Effect of inhibitor 1c on MTase activity of full-length SARS-CoV-2 nsp14. (a) Increasing concentrations of nsp14 were incubated with GpppA for 60 min in the presence of [3H]-SAM in a radioactive biochemical assay. (b) Nsp14 MTase activity monitored in the absence or presence of inhibitor 1c using [3H]-SAM. m⁷GpppA served as a methylated control substrate, performed in the absence of 1c. Experiments were performed in triplicate. Error bars show standard deviations.

Figure 3

Here, 1c binds in the exonuclease catalytic site of the nsp14-nsp10 complex. In silico docking simulation predicted specific binding of compound 1c in the exonuclease catalytic site. (a) Electrostatic surface potential of nsp14-nsp10 complex with dsRNA substrate. (b) The binding pocket view of 1c in the ExoN catalytic site. Negative (red) and positive (blue) surface potentials are shown. (c) Side chains of the nsp14 amino acid within 5 Å of compound 1c in the ExoN catalytic site. Residues are depicted as sticks, while 1c is depicted using ball-and-stick modeling with elemental color representations. Mg²⁺ ions are shown in green and the dotted line shows the possible interaction with Mg²⁺. Amino acid residues, as sticks, and inhibitor 1c, in ball and sticks, are depicted using elemental colors.

Figure 4

Compound 1c was not toxic to A549 cells. A549 cells were treated with varying concentrations of 1c (0.75 to 50 µM) for 24, 48, 72, or 96 h. Percent of live cells were determined and compared to DMSO (v/v) controls using an Alamar-Blue-based fluorescence (Ex/Em 560/590 nm) assay.

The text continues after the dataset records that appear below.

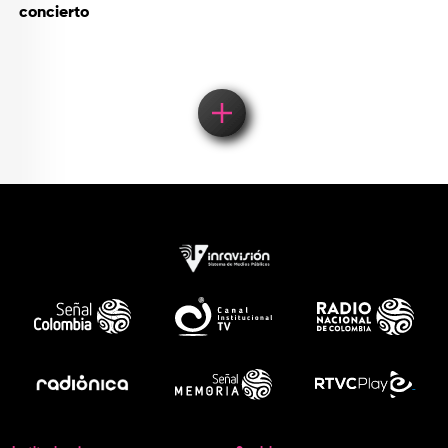
concierto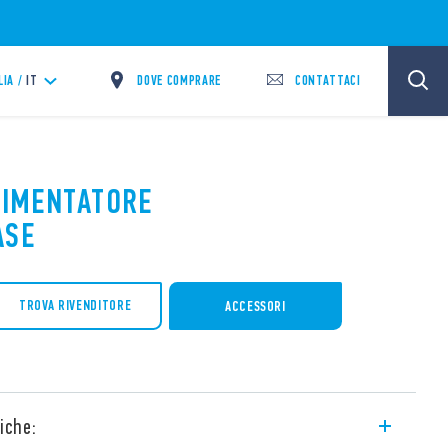
DOVE COMPRARE
CONTATTACI
LIA /
IT
ALIMENTATORE
ASE
TROVA RIVENDITORE
ACCESSORI
iche: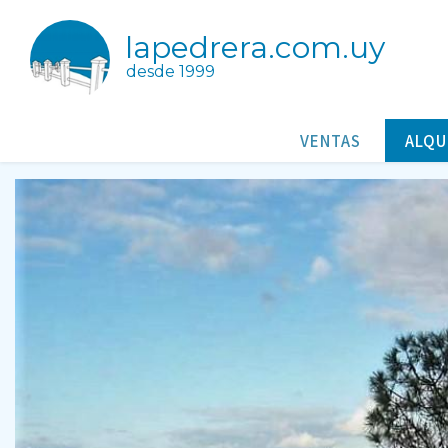
lapedrera.com.uy
desde 1999
Casa de Marcelo
Casas/Cabañas para alquileres en Punta Rubia Rocha Uruguay
VENTAS
ALQU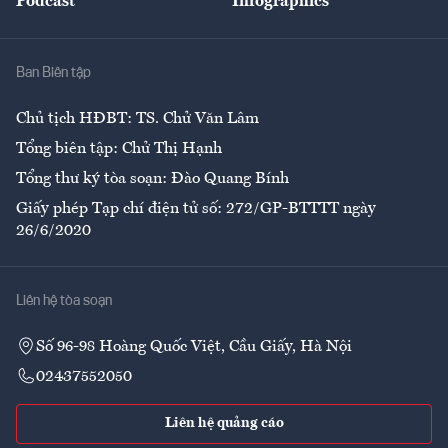
Podcast
Infographics
Giải trí
Y tế
Nhà
Ban Biên tập
Ẩm thực
Chủ tịch HĐBT: TS. Chử Văn Lâm
Tổng biên tập: Chử Thị Hạnh
Tổng thư ký tòa soạn: Đào Quang Bính
Giấy phép Tạp chí điện tử số: 272/GP-BTTTT ngày
26/6/2020
Liên hệ tòa soạn
Số 96-98 Hoàng Quốc Việt, Cầu Giấy, Hà Nội
02437552050
Liên hệ quảng cáo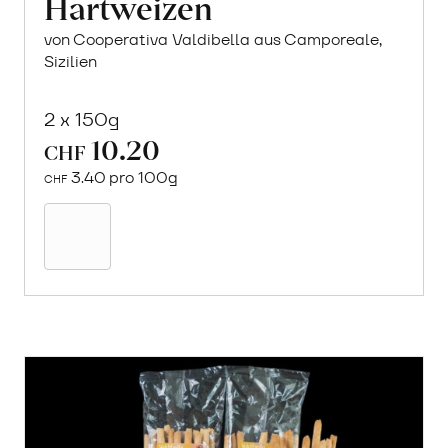
Hartweizen
von Cooperativa Valdibella aus Camporeale,
Sizilien
2 x 150g
10.20
CHF
3.40 pro 100g
CHF
Mehr
über
Crock
aus
«Timilia»
Hartweizen
erfahren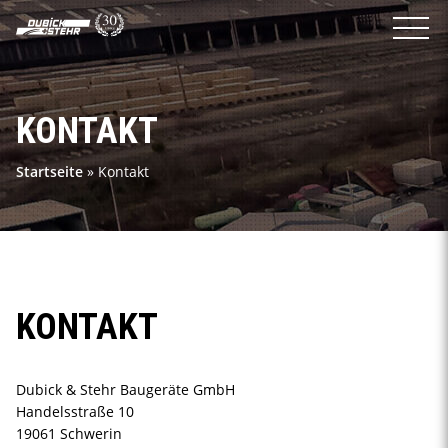
KONTAKT
Startseite
»
Kontakt
KONTAKT
Dubick & Stehr Baugeräte GmbH
Handelsstraße 10
19061 Schwerin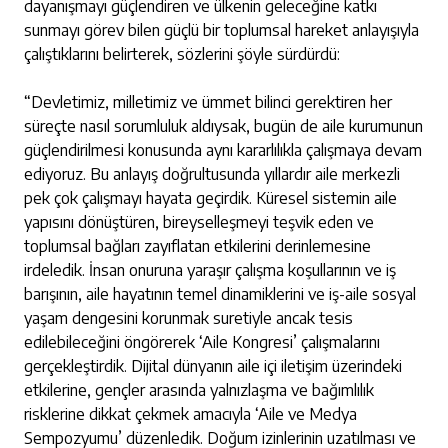
dayanışmayı güçlendiren ve ülkenin geleceğine katkı
sunmayı görev bilen güçlü bir toplumsal hareket anlayışıyla
çalıştıklarını belirterek, sözlerini şöyle sürdürdü:
“Devletimiz, milletimiz ve ümmet bilinci gerektiren her
süreçte nasıl sorumluluk aldıysak, bugün de aile kurumunun
güçlendirilmesi konusunda aynı kararlılıkla çalışmaya devam
ediyoruz. Bu anlayış doğrultusunda yıllardır aile merkezli
pek çok çalışmayı hayata geçirdik. Küresel sistemin aile
yapısını dönüştüren, bireyselleşmeyi teşvik eden ve
toplumsal bağları zayıflatan etkilerini derinlemesine
irdeledik. İnsan onuruna yaraşır çalışma koşullarının ve iş
barışının, aile hayatının temel dinamiklerini ve iş-aile sosyal
yaşam dengesini korunmak suretiyle ancak tesis
edilebileceğini öngörerek ‘Aile Kongresi’ çalışmalarını
gerçekleştirdik. Dijital dünyanın aile içi iletişim üzerindeki
etkilerine, gençler arasında yalnızlaşma ve bağımlılık
risklerine dikkat çekmek amacıyla ‘Aile ve Medya
Sempozyumu’ düzenledik. Doğum izinlerinin uzatılması ve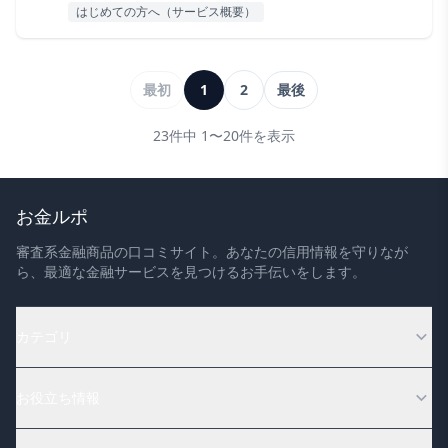
はじめての方へ（サービス概要）
最初
1
2
最後
23
件中
1
〜
20
件を表示
お金ルポ
審査系金融商品の口コミサイト。あなたの信用情報を守りなが
ら、最適な金融サービスを見つけるお手伝いをします。
カテゴリ
お役立ち情報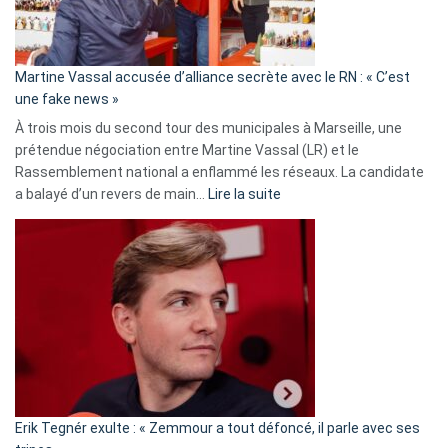
prison
confirmés
en
Martine Vassal accusée d’alliance secrète avec le RN : « C’est
Algérie
une fake news »
À trois mois du second tour des municipales à Marseille, une
prétendue négociation entre Martine Vassal (LR) et le
Rassemblement national a enflammé les réseaux. La candidate
:
a balayé d’un revers de main…
Lire la suite
Martine
Vassal
accusée
d’alliance
secrète
avec
le
RN
:
«
Erik Tegnér exulte : « Zemmour a tout défoncé, il parle avec ses
C’est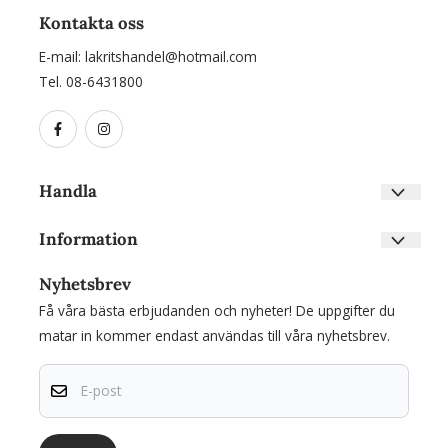
Kontakta oss
E-mail:
lakritshandel@hotmail.com
Tel. 08-6431800
Handla
Villkor
Information
Kontakta oss
Om oss
Skapa konto
Nyhetsbrev
Nyhetsbrev
Inloggning
Få våra bästa erbjudanden och nyheter! De uppgifter du
Om cookies
matar in kommer endast användas till våra nyhetsbrev.
E-post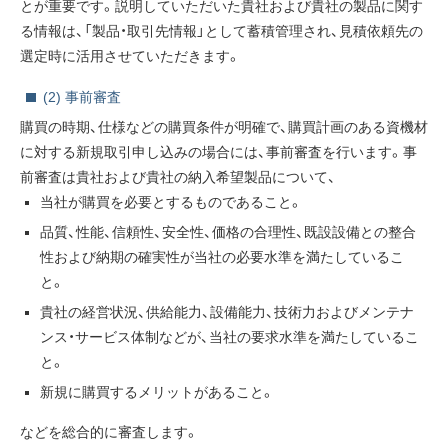
とが重要です。説明していただいた貴社および貴社の製品に関す
る情報は、「製品・取引先情報」として蓄積管理され、見積依頼先の
選定時に活用させていただきます。
お問い合わせ
English
(2) 事前審査
購買の時期、仕様などの購買条件が明確で、購買計画のある資機材
に対する新規取引申し込みの場合には、事前審査を行います。事
前審査は貴社および貴社の納入希望製品について、
当社が購買を必要とするものであること。
品質、性能、信頼性、安全性、価格の合理性、既設設備との整合
性および納期の確実性が当社の必要水準を満たしているこ
と。
貴社の経営状況、供給能力、設備能力、技術力およびメンテナ
ンス・サービス体制などが、当社の要求水準を満たしているこ
と。
新規に購買するメリットがあること。
などを総合的に審査します。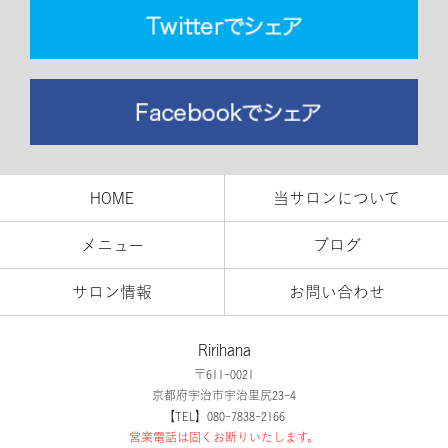
HOME
当サロンについて
メニュー
ブログ
サロン情報
お問い合わせ
Ririhana
〒611-0021
京都府宇治市宇治里尻23-4
【TEL】080-7838-2166
営業電話は固くお断りいたします。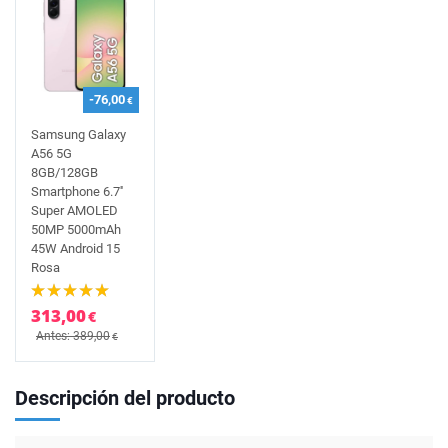
-76,00
€
Samsung Galaxy
A56 5G
8GB/128GB
Smartphone 6.7''
Super AMOLED
50MP 5000mAh
45W Android 15
Rosa
313,00
€
Antes: 389,00
€
Descripción del producto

The experiments were performed in triplicate. Error bars represent standard deviations.

Figure 5

SARS-CoV-2 replication inhibition by 1c in A549 ACE2⁺ cells. A549 ACE2⁺ cells were infected at an MOI of 0.05 and treated with varying concentrations of 1c (12.5, 25, 50 µM) for 24 or 48 h. The experiments were performed twice in triplicate (N = 6). Statistical significance was calculated using unpaired t-test (ns, not significant; ****, p < 0.0001). Error bars represent standard deviations.

Figure 6

Plaque reduction assay. (a) SARS-CoV-2 replication inhibition by 1c and 2a–c at the indicated concentrations for 72 h. Statistical significance was calculated using unpaired t-test (**, p < 0.01; ***, p < 0.001; ****, p < 0.0001). (b) Representative images of wells in a plaque reduction assay are shown. Inhibitors and their concentrations are indicated on the panels.